Selbstverständlich sollten wir auch beim Ausbau der sozialen Infrastruktur Schritt für Schritt vorankommen. Ein Problem ist, dass uns dort zudem die Mitbestimmungsrechte fehlen. Denn bisher sind Wohlfahrtsverbände und Privatunternehmen, die Pflegeheime, Krankenhäuser, Schulen oder Kitas betreiben, den Sorgebedürftigen wie auch deren Angehörigen keinerlei Rechenschaft schuldig. Voraussetzung einer Demokratisierung ist es deswegen, den bisher noch vorherrschenden Trend zu Privatisierungen im Care-Bereich zu stoppen und gleichzeitig die Vergesellschaftung all derjenigen Care-Institutionen voranzutreiben, die keine umfassende Mitsprache der Sorgebedürftigen und Beschäftigten erlauben. Diese Institutionen könnten als kommunale Einrichtungen in die Hände der Allgemeinheit zurückgeführt werden in Form von Genossenschaften oder anderen demokratischen Strukturen, die finanziell im Bedarfsfall aus Steuergeldern unterstützt werden und von Räten geführt werden, die allen offen stehen.

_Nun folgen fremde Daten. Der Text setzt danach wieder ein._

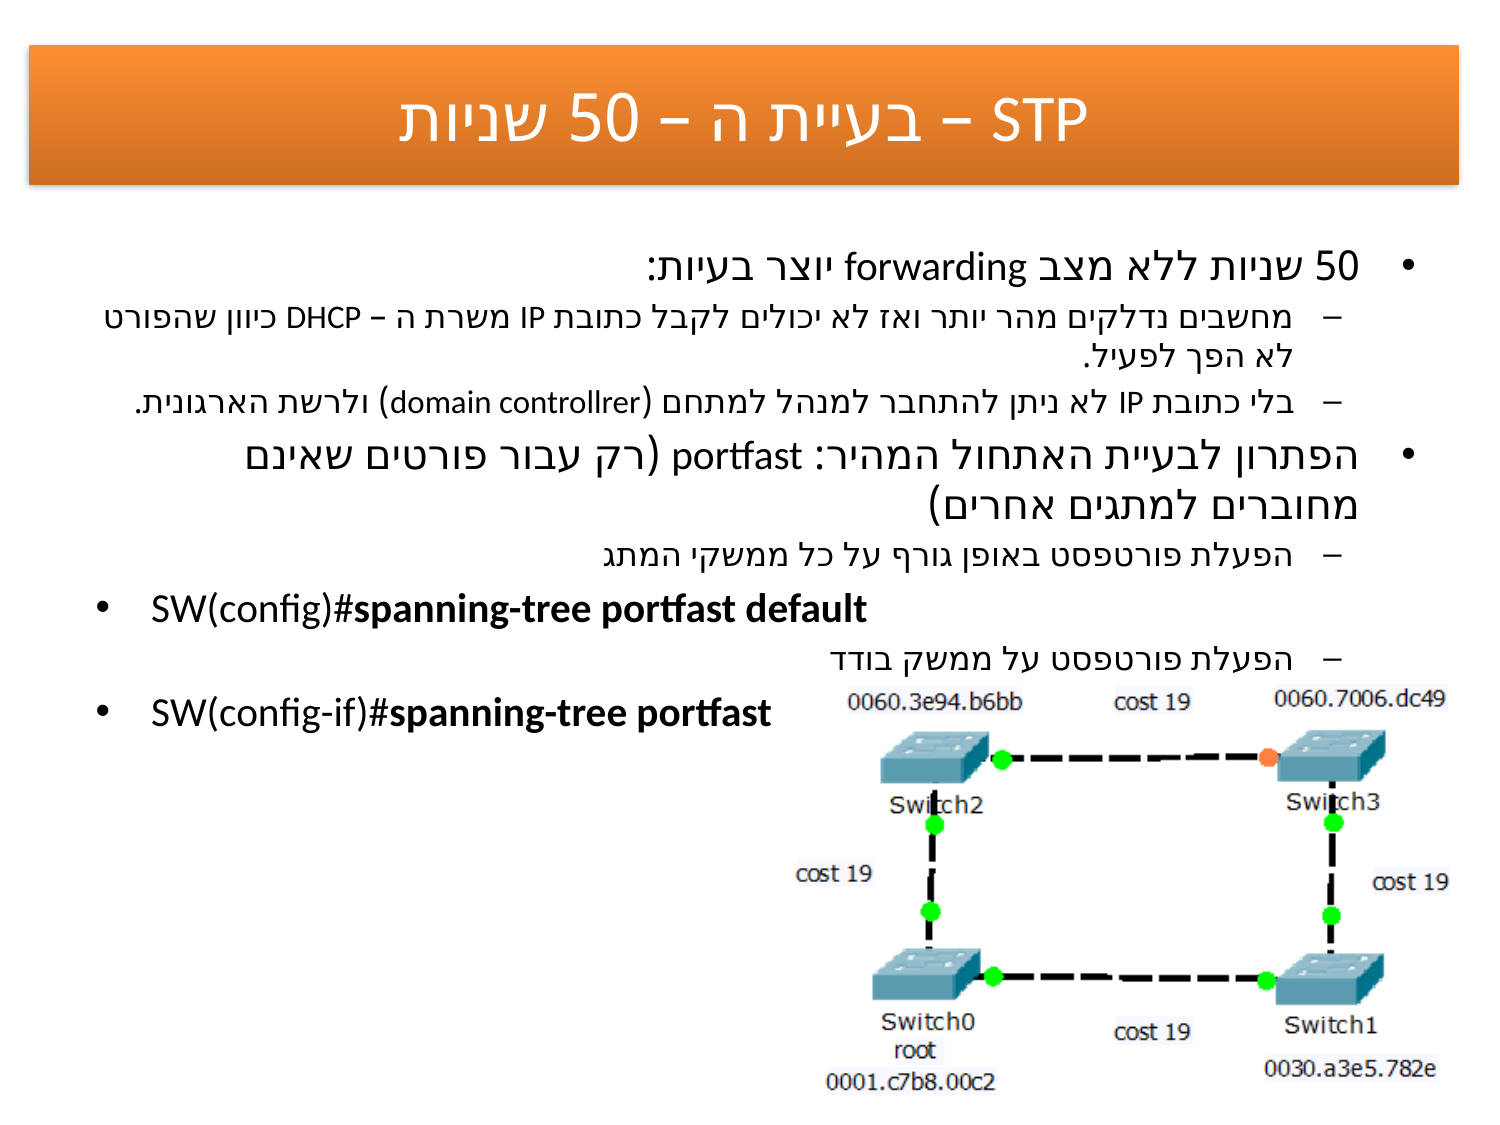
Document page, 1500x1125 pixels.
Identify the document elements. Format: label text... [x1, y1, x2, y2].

list 50 שניות ללא מצב forwarding יוצר בעיות: מחשבים נדלקים מהר יותר ואז לא יכולים לקבל כתובת IP משרת ה – DHCP כיוון שהפורט לא הפך לפעיל. בלי כתובת IP לא ניתן להתחבר למנהל למתחם (domain controllrer) ולרשת הארגונית. הפתרון לבעיית האתחול המהיר: portfast (רק עבור פורטים שאינם מחוברים למתגים אחרים) הפעלת פורטפסט באופן גורף על כל ממשקי המתג SW(config)#spanning-tree portfast default הפעלת פורטפסט על ממשק בודד SW(config-if)#spanning-tree portfast [80, 231, 1431, 743]
picture [761, 672, 1476, 1097]
title STP – בעיית ה – 50 שניות [29, 45, 1459, 185]
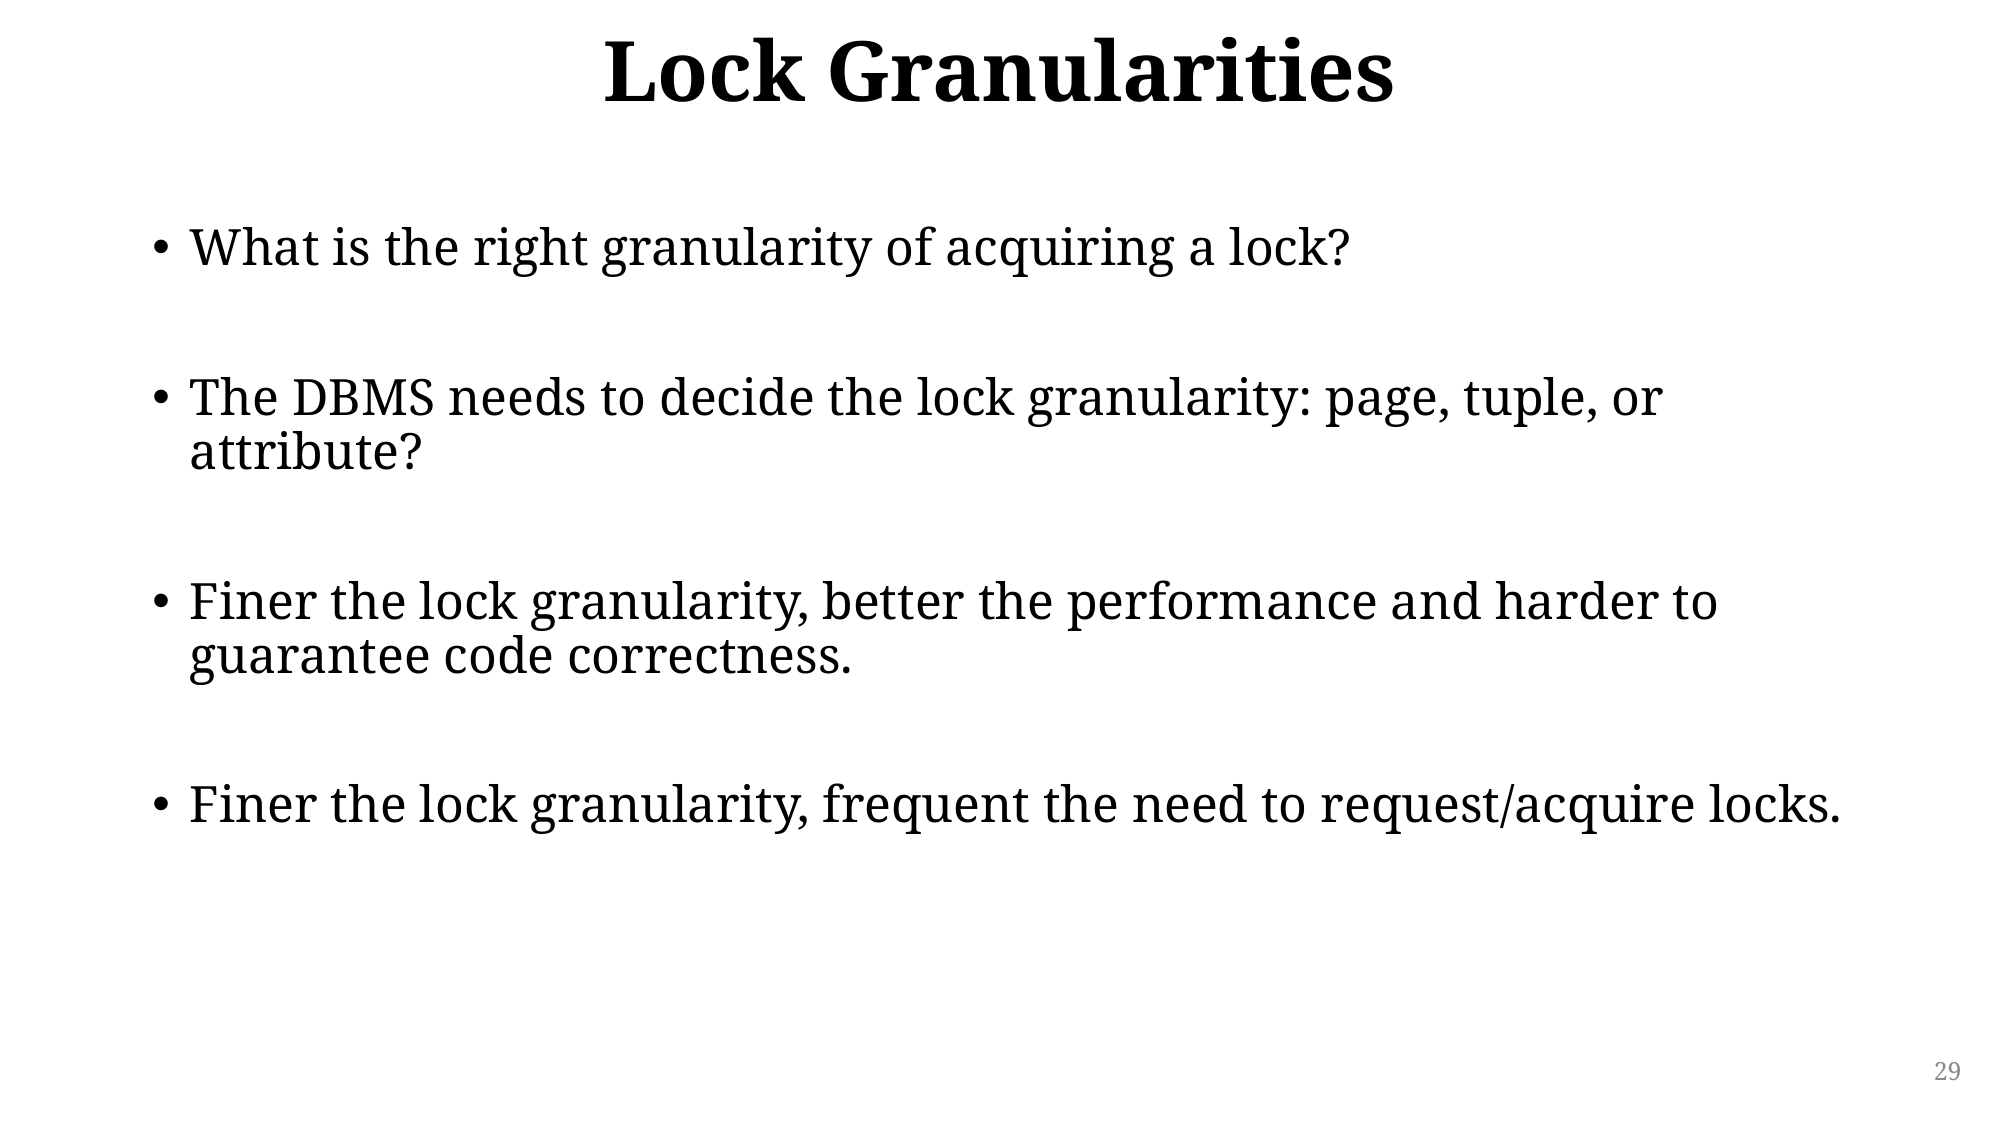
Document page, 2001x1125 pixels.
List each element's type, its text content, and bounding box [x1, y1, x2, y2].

Zusammenfassend: Die Corona-Pandemie kann ein Weckruf sein, so dass die Idee, die Care-Ökonomie ins Zentrum unserer Wirtschaft zu stellen, nicht nur auf fruchtbaren Boden fällt, sondern sich dafür auch immer mehr Menschen aktiv und konfliktbereit engagieren. Ein solches Engagement kann dem eigenen Leben viel Sinn geben, wenn wir uns für eine an Sorge und Solidarität orientierte Welt einsetzen und dies mit der Einschränkung des individuellen Konsums und damit einer ökologischen Perspektive verbinden. Care Revolution ist also eine Revolutionierung unserer gesamten Lebensweise.